While the family of a slain Scottish-Muslim convenience store owner mourns his loss, they say they are living in fear for their lives and have agreed to media interviews on condition they are not identified.
Asad Shah was murdered in his shop in Glasgow on Thursday hours after posting a message on Facebook professing love for Christians and Jesus and wishing Christians a happy Easter. Police have arrested a suspect — a Muslim man — and said they are treating the case as a religiously motivated crime.
According to local media reports, the Pakistan-born Shah was a devout member of the Ahmadiyya Muslim community, a group shunned by hardline Muslims and often persecuted in Muslim countries where they live.
Ahmadiyya doctrine categorically opposes jihad and terrorism and instead preaches moderation and restraint.
One of Shah’s brothers who lives in the U.S. told Scotland’s Mail on Sunday, “We are scared for our lives. The police have told us to be careful about what we say and we do not want to give our names to protect our security.”
A family member told the Sunday Herald, “We have been advised by the police not to speak about it, particularly about our names and locations, because there is a security threat.”
Shah’s brother recalled how proud the shopkeeper was to live in Glasgow and how he loved his adopted country.

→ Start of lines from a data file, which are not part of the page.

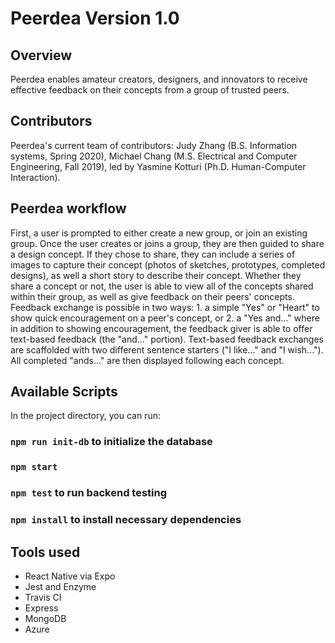 # Peerdea Version 1.0

## Overview

Peerdea enables amateur creators, designers, and innovators to receive effective feedback on their concepts from a group of trusted peers.

## Contributors

Peerdea's current team of contributors: Judy Zhang (B.S. Information systems, Spring 2020), Michael Chang (M.S. Electrical and Computer Engineering, Fall 2019), led by Yasmine Kotturi (Ph.D. Human-Computer Interaction).

## Peerdea workflow

First, a user is prompted to either create a new group, or join an existing group. Once the user creates or joins a group, they are then guided to share a design concept. If they chose to share, they can include a series of images to capture their concept (photos of sketches, prototypes, completed designs), as well a short story to describe their concept. Whether they share a concept or not, the user is able to view all of the concepts shared within their group, as well as give feedback on their peers' concepts. Feedback exchange is possible in two ways: 1. a simple "Yes" or "Heart" to show quick encouragement on a peer's concept, or 2. a "Yes and..." where in addition to showing encouragement, the feedback giver is able to offer text-based feedback (the "and..." portion). Text-based feedback exchanges are scaffolded with two different sentence starters ("I like..." and "I wish..."). All completed "ands..." are then displayed following each concept.

## Available Scripts

In the project directory, you can run:

### `npm run init-db` to initialize the database

### `npm start`

### `npm test` to run backend testing

### `npm install` to install necessary dependencies

## Tools used

- React Native via Expo
- Jest and Enzyme
- Travis CI
- Express
- MongoDB 
- Azure

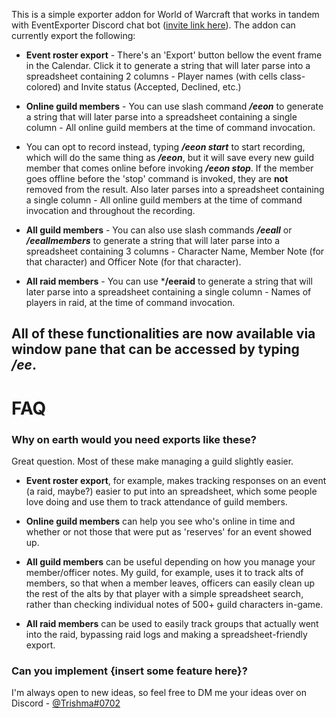 This is a simple exporter addon for World of Warcraft that works in tandem with EventExporter Discord chat bot ([invite link here](https://discord.gg/anbsKQX)). The addon can currently export the following: 

- **Event roster export** - There's an 'Export' button bellow the event frame in the Calendar. Click it to generate a string that will later parse into a spreadsheet containing 2 columns - Player names (with cells class-colored) and Invite status (Accepted, Declined, etc.) 

- **Online guild members** - You can use slash command ***/eeon*** to generate a string that will later parse into a spreadsheet containing a single column - All online guild members at the time of command invocation. 

- You can opt to record instead, typing ***/eeon start*** to start recording, which will do the same thing as ***/eeon***, but it will save every new guild member that comes online before invoking ***/eeon stop***. If the member goes offline before the 'stop' command is invoked, they are **not** removed from the result. Also later parses into a spreadsheet containing a single column - All online guild members at the time of command invocation and throughout the recording. 

- **All guild members** - You can also use slash commands ***/eeall*** or ***/eeallmembers*** to generate a string that will later parse into a spreadsheet containing 3 columns - Character Name, Member Note (for that character) and Officer Note (for that character). 
 
- **All raid members** - You can use ***/eeraid** to generate a string that will later parse into a spreadsheet containing a single column - Names of players in raid, at the time of command invocation.

## All of these functionalities are now available via window pane that can be accessed by typing ***/ee***. 
 
 
 
FAQ
=== 
 
 
### Why on earth would you need exports like these?
  
Great question. Most of these make managing a guild slightly easier. 

- **Event roster export**, for example, makes tracking responses on an event (a raid, maybe?) easier to put into an spreadsheet, which some people love doing and use them to track attendance of guild members. 

- **Online guild members** can help you see who's online in time and whether or not those that were put as 'reserves' for an event showed up. 

- **All guild members** can be useful depending on how you manage your member/officer notes. My guild, for example, uses it to track alts of members, so that when a member leaves, officers can easily clean up the rest of the alts by that player with a simple spreadsheet search, rather than checking individual notes of 500+ guild characters in-game. 
 
- **All raid members** can be used to easily track groups that actually went into the raid, bypassing raid logs and making a spreadsheet-friendly export.
 
### Can you implement {insert some feature here}?
 
I'm always open to new ideas, so feel free to DM me your ideas over on Discord - [@Trishma#0702](https://discordapp.com/channels/@me/217294231125884929)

“The people of Glasgow and Shawlands were so welcoming and he became part of the community,” the brother, who spoke on condition of anonymity, said.

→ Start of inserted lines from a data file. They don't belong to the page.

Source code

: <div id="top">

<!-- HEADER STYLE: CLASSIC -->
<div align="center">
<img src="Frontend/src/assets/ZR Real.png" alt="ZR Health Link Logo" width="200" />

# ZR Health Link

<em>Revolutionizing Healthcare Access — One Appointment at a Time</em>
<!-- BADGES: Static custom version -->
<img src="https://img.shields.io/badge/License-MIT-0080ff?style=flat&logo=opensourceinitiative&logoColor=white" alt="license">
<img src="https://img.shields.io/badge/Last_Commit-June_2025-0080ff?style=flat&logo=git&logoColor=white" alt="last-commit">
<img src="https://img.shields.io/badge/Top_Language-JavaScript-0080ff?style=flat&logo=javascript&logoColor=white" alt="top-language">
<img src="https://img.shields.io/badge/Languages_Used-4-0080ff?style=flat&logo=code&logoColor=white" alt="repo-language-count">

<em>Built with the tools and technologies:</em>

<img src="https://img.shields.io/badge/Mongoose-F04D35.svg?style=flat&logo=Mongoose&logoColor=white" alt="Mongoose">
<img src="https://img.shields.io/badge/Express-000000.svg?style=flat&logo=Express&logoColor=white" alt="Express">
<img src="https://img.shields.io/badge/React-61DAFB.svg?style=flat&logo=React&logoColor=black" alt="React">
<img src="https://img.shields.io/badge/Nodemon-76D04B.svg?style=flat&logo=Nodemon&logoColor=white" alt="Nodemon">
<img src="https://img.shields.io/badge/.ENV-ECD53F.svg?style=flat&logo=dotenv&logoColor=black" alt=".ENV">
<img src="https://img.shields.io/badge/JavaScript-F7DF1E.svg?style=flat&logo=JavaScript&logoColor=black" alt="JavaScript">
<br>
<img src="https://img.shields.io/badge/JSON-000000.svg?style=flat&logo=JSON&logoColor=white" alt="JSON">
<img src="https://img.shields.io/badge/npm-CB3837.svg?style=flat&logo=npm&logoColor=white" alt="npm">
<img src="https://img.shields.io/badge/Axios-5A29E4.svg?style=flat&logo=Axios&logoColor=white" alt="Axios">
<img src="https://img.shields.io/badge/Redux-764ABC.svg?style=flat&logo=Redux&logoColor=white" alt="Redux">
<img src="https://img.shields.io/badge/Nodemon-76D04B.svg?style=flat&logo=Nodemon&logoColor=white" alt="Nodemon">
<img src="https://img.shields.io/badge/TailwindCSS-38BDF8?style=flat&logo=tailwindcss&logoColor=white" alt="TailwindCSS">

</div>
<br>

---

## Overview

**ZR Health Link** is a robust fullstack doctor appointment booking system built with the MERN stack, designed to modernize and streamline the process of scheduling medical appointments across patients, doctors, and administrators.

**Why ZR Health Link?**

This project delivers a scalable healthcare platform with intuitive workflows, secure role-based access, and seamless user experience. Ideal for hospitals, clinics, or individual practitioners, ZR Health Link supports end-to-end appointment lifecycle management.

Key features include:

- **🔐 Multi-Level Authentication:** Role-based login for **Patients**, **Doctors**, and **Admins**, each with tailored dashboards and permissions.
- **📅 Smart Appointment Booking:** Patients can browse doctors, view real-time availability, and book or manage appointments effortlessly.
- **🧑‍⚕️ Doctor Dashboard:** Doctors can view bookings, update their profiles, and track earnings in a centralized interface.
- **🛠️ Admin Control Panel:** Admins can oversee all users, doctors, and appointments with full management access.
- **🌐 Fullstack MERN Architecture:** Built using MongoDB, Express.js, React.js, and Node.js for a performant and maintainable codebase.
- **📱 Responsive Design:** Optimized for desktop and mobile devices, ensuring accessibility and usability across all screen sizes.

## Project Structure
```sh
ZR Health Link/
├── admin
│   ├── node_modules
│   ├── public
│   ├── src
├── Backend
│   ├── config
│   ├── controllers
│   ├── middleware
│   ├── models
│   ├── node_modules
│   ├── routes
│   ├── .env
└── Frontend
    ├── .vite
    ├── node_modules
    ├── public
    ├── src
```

“He was a calm and patient man and did not mind where people were from or what religion they were. He liked everyone,” his brother said.
“He would give people cards for Christmas and for Easter because he thought it was important for them,” he added.
On the day he was killed, Shah posted this message on Facebook: “Good Friday and a very Happy Easter, especially to my beloved Christian nation,” adding “Let’s follow the real footstep of beloved holy Jesus Christ … and get the real success in both worlds.”
Shah’s widow said, “He was a kind man who was always smiling. He looked after me and his parents and he was loved by many, many people.”
His customers, who started a GoFundMe campaign to help his family, concurred. The fundraising page is filled with messages from those who knew him praising his generosity and kind spirit and has raised about $80,000 as of this writing.
A woman who was in a Facebook group with Shah wrote, “He was so patient with people’s prejudices, with their lack of understanding. He never was terse no matter how harshly anyone spoke and he never wavered from his conviction that loving each other was the way to triumph over the violence in our world.”
“If a man’s worth is to be measured by how many people he taught to be kinder, Asad was priceless,” she added.